(Stored data entries)
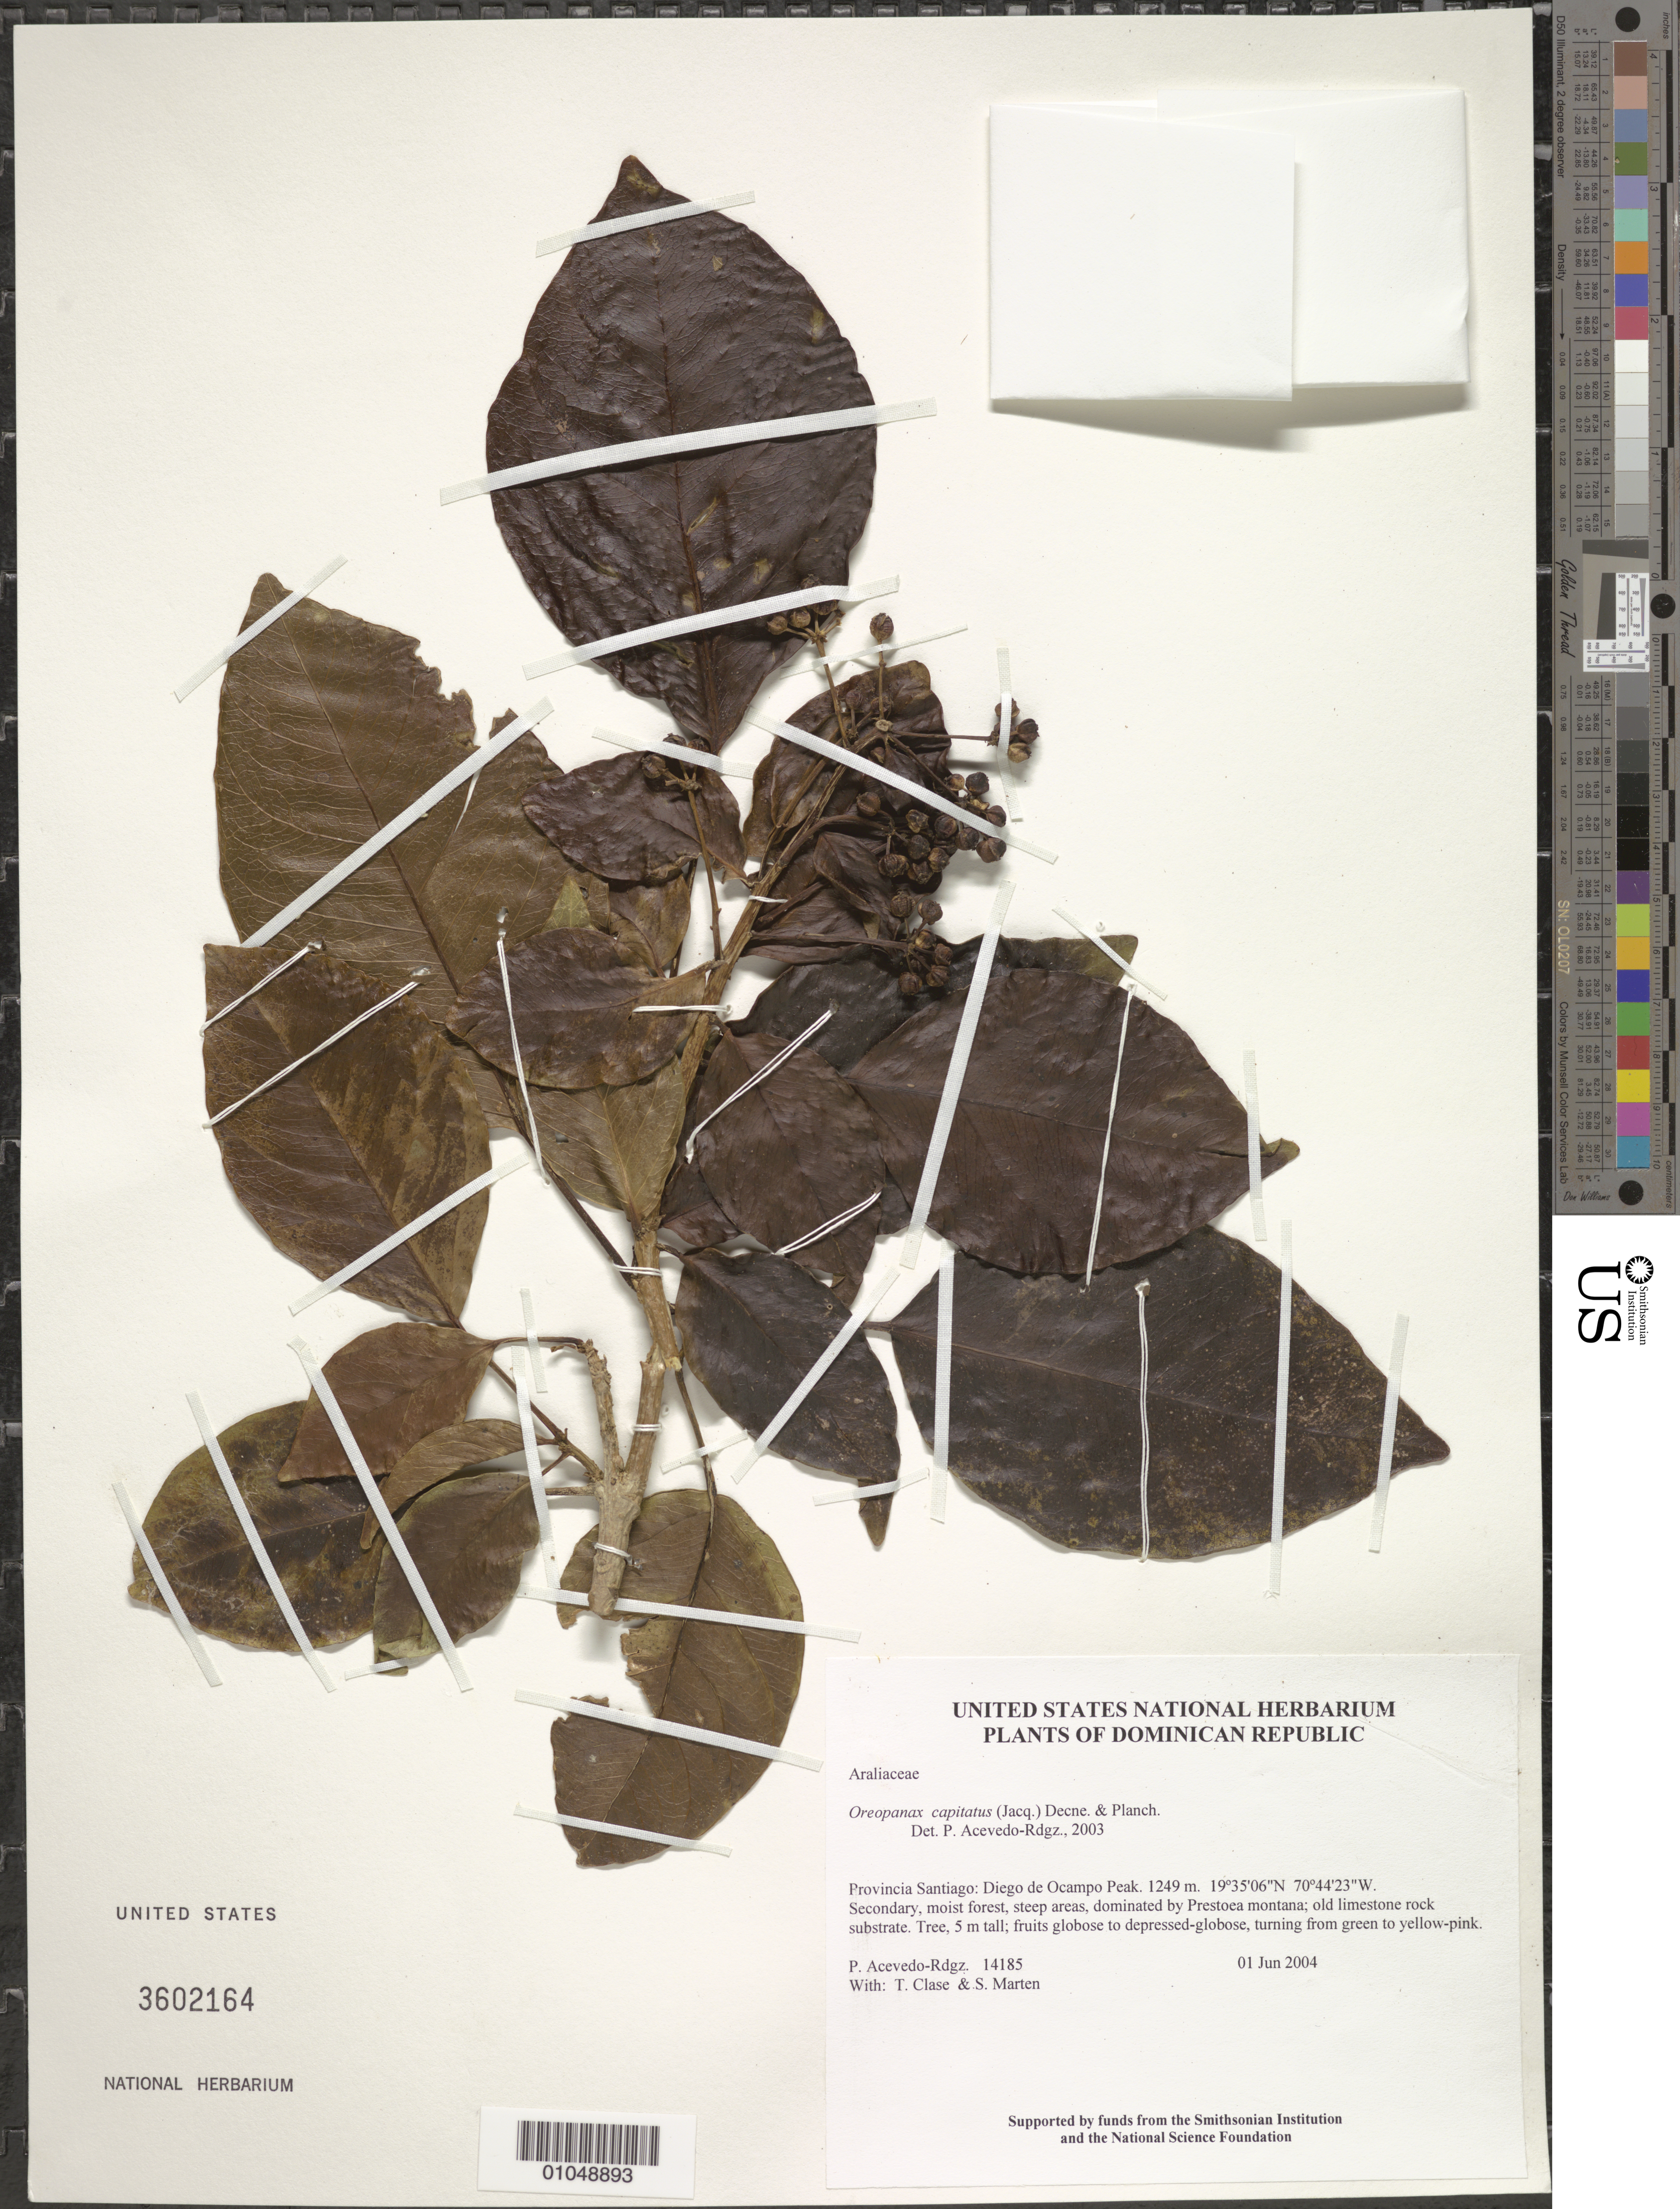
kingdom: Plantae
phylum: Tracheophyta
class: Magnoliopsida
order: Apiales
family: Araliaceae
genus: Oreopanax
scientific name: Oreopanax capitatus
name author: (Jacq.) Decne. & Planch.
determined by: Acevedo-Rodríguez, P., (BOT), Smithsonian Institution - National Museum of Natural History (UNITED STATES)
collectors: P. Acevedo-Rodr., T. Clase & S. Marten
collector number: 14185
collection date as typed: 01 Jun 2004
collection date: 2004-06-01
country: Dominican Republic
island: Hispaniola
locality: Provincia Santiago: Diego de Ocampo Peak.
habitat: Secondary, moist forest, steep areas, dominated by Prestoea montana; old limestone rock substrate.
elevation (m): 1249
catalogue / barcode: US 3602164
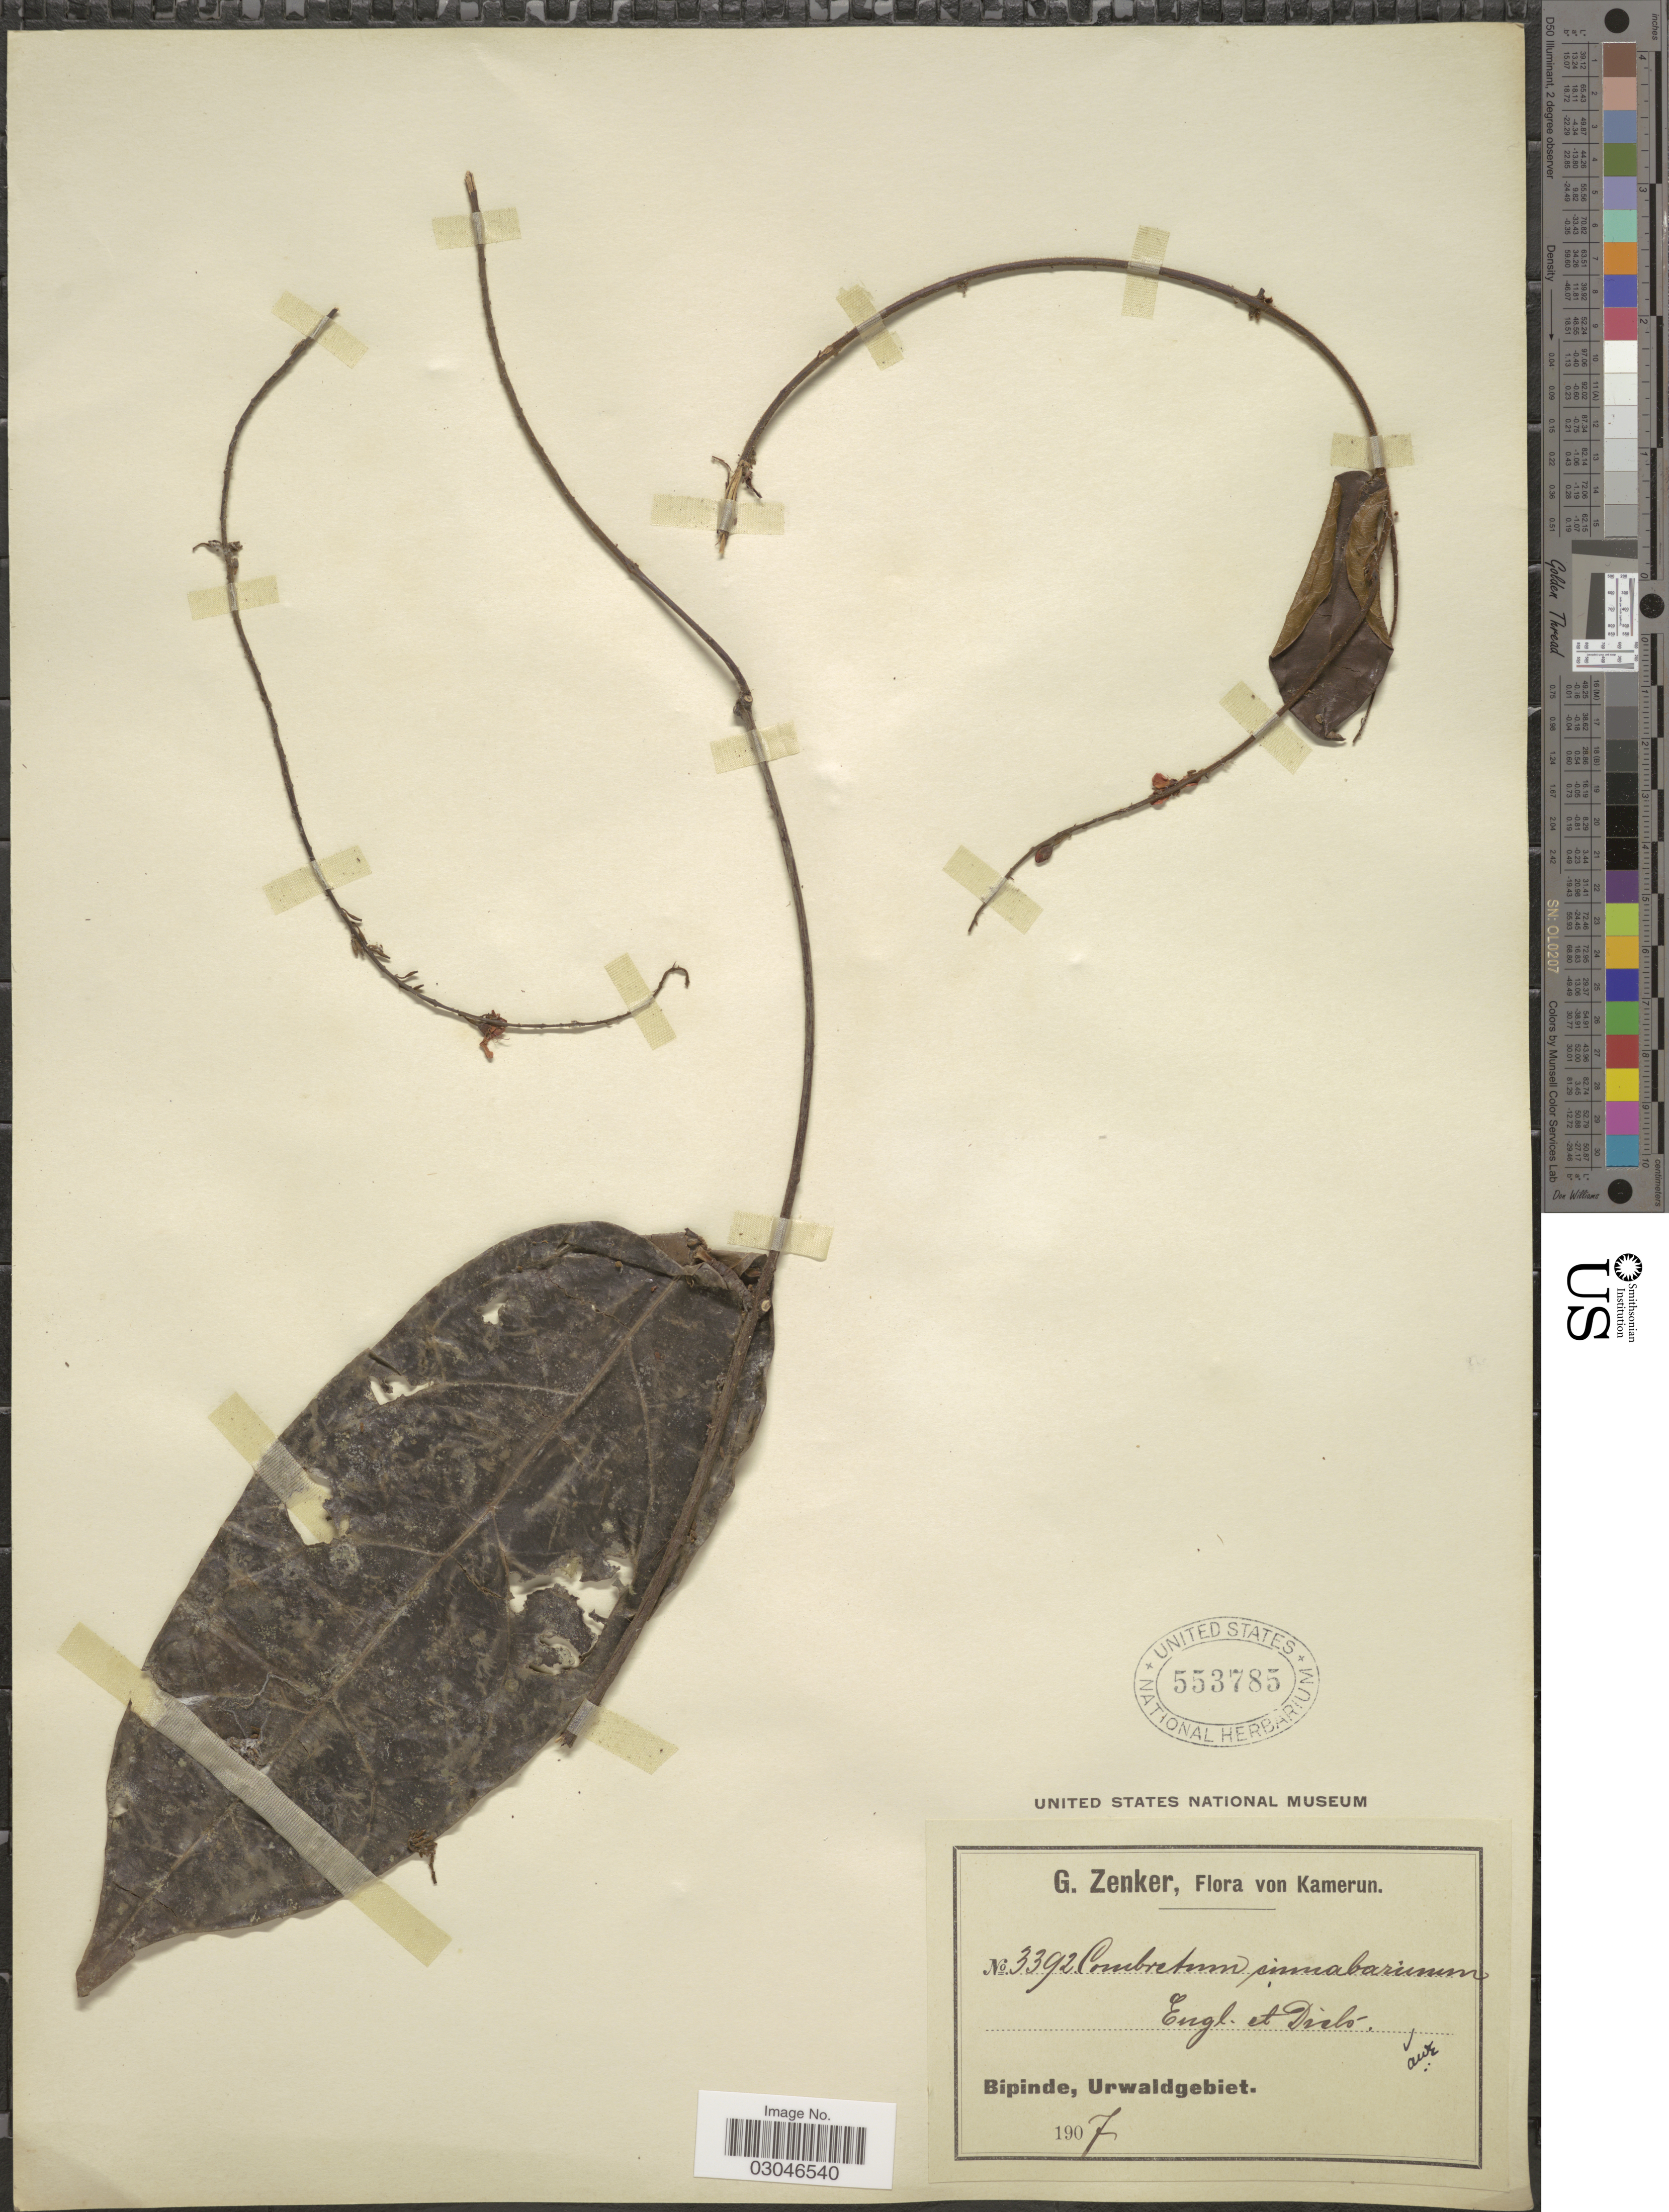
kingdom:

◆ Given exercise
Transcribe the records from the line containing "collectors: P. Acevedo-Rodr., T." through the end of the records, both ends included, and leave the pictures out.

◆ Correct result
collectors: P. Acevedo-Rodr., T. Clase & S. Marten
collector number: 14185
collection date as typed: 01 Jun 2004
collection date: 2004-06-01
country: Dominican Republic
island: Hispaniola
locality: Provincia Santiago: Diego de Ocampo Peak.
habitat: Secondary, moist forest, steep areas, dominated by Prestoea montana; old limestone rock substrate.
elevation (m): 1249
catalogue / barcode: US 3602164
kingdom:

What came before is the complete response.